Der Garten bleibt bei fast allen Darstellungen ein idyllischer Ort, programmatisch hängt das »Paradiesgärtlein« eines unbekannten Malers aus dem 15. Jahrhundert als erstes Bild der Ausstellung. Es ist dann aber nicht die weltentrückte, sondern die alltägliche Idylle, die die Ausstellung bestimmt. Liebermanns »Spielende Kinder« aus dem Jahr 1882, die »Bäumchen wechsel dich« im holländischen Dorf Zweelo spielen, oder das herrliche »Frühstück im Freien« von William Merrit Chaseaus dem Jahr 1887: die Hausherrin leger in der Hängematte, der Hund döst im Gras, das Kleinkind sicher im Korbhochstühlchen.

Für mich eins der beeindruckendsten Bilder ist die »Sonnenblume II« von Egon Schiele. Ein extrem schlankes Hochformat einer Sonnenblume, die morbide, zart, ein lebendiges Wesen zu sein scheint.

Auch der Wunsch, die Pflanzenwelt wissenschaftlich zu ergründen hat seinen Platz: Goethes Herbarium und Maria Sibylla von Merians Pflanzenzeichnungen aus dem 17. Jahrhundert sind ausgestellt.

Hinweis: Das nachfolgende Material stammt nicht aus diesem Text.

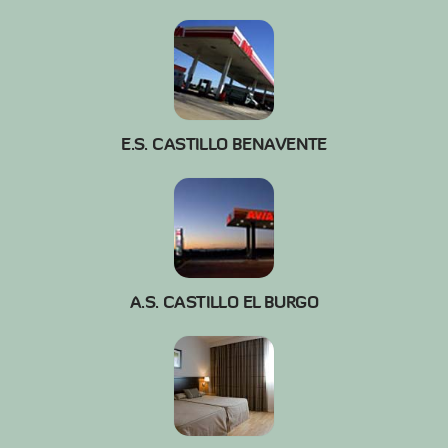
E.S. CASTILLO BENAVENTE
A.S. CASTILLO EL BURGO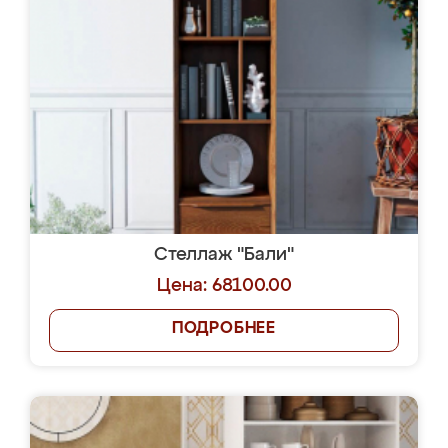
Стеллаж "Бали"
Цена: 68100.00
ПОДРОБНЕЕ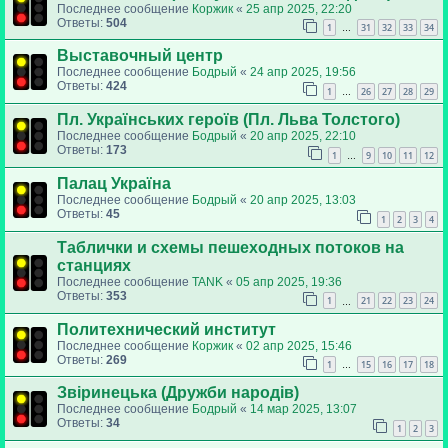
Последнее сообщение
Коржик
«
25 апр 2025, 22:20
Ответы:
504
1
31
32
33
34
…
Выставочный центр
Последнее сообщение
Бодрый
«
24 апр 2025, 19:56
Ответы:
424
1
26
27
28
29
…
Пл. Українських героїв (Пл. Льва Толстого)
Последнее сообщение
Бодрый
«
20 апр 2025, 22:10
Ответы:
173
1
9
10
11
12
…
Палац Україна
Последнее сообщение
Бодрый
«
20 апр 2025, 13:03
Ответы:
45
1
2
3
4
Таблички и схемы пешеходных потоков на
станциях
Последнее сообщение
TANK
«
05 апр 2025, 19:36
Ответы:
353
1
21
22
23
24
…
Политехнический институт
Последнее сообщение
Коржик
«
02 апр 2025, 15:46
Ответы:
269
1
15
16
17
18
…
Звіринецька (Дружби народів)
Последнее сообщение
Бодрый
«
14 мар 2025, 13:07
Ответы:
34
1
2
3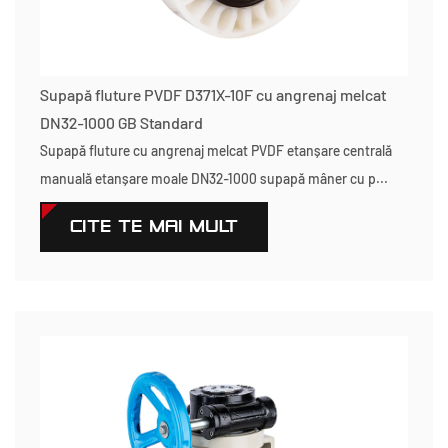
Supapă fluture PVDF D371X-10F cu angrenaj melcat
DN32-1000 GB Standard
Supapă fluture cu angrenaj melcat PVDF etanșare centrală
manuală etanșare moale DN32-1000 supapă mâner cu p...
CITEŞTE MAI MULT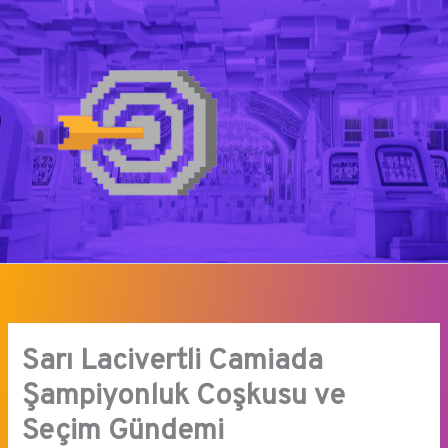
İçeriğe
atla
Sarı Lacivertli Camiada
Şampiyonluk Coşkusu ve
Seçim Gündemi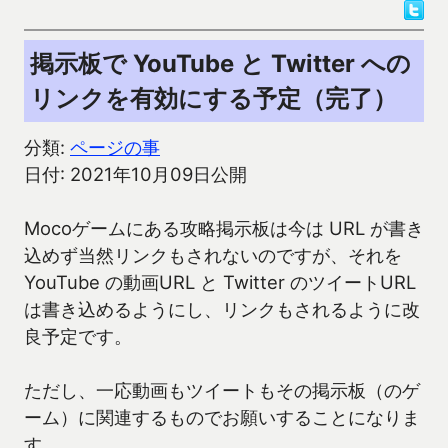
掲示板で YouTube と Twitter への
リンクを有効にする予定（完了）
分類:
ページの事
日付: 2021年10月09日公開
Mocoゲームにある攻略掲示板は今は URL が書き
込めず当然リンクもされないのですが、それを
YouTube の動画URL と Twitter のツイートURL
は書き込めるようにし、リンクもされるように改
良予定です。
ただし、一応動画もツイートもその掲示板（のゲ
ーム）に関連するものでお願いすることになりま
す。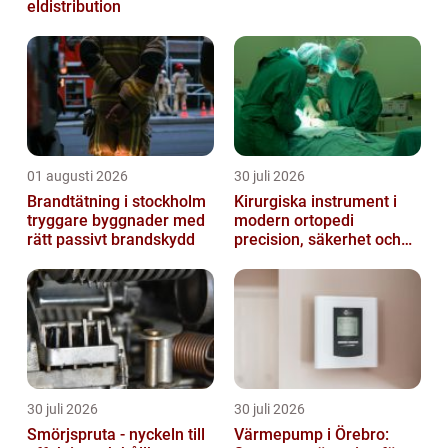
eldistribution
01 augusti 2026
30 juli 2026
Brandtätning i stockholm
Kirurgiska instrument i
tryggare byggnader med
modern ortopedi
rätt passivt brandskydd
precision, säkerhet och
funktion
30 juli 2026
30 juli 2026
Smörjspruta - nyckeln till
Värmepump i Örebro:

Alle sind sie zu sehen: Corinth, Menzel, Spitzweg, Beckmann, Klee, Macke, Max Ernst, Max Klinger, Böcklin, van Gogh, aber auch Joseph Beuys. Sein Ausspruch: »Gartenarbeit interessiert mich nicht« ist seinen fast nicht zu erkennenden so zarten Pflanzen- oder Blumenzeichnungen anzumerken. Diese ganze lückenhafte Aufzählung vermag jedoch nicht den Zauber der Ausstellung einzufangen. Es ist ein Bilderrausch, der einen beglückt. Die Ausstellung macht Laune, sie ist das beste Mittel für die Winter- oder Frühlingsmüdigkeit. Es ist eine Ausstellung, in der man mit wildfremden Besuchern vor lauter Begeisterung über ein Bild ins Gespräch kommt. Und rausgeht mit dem Spruch Voltaires. »Il faut cultiver son jardin«, (Candide, 1759).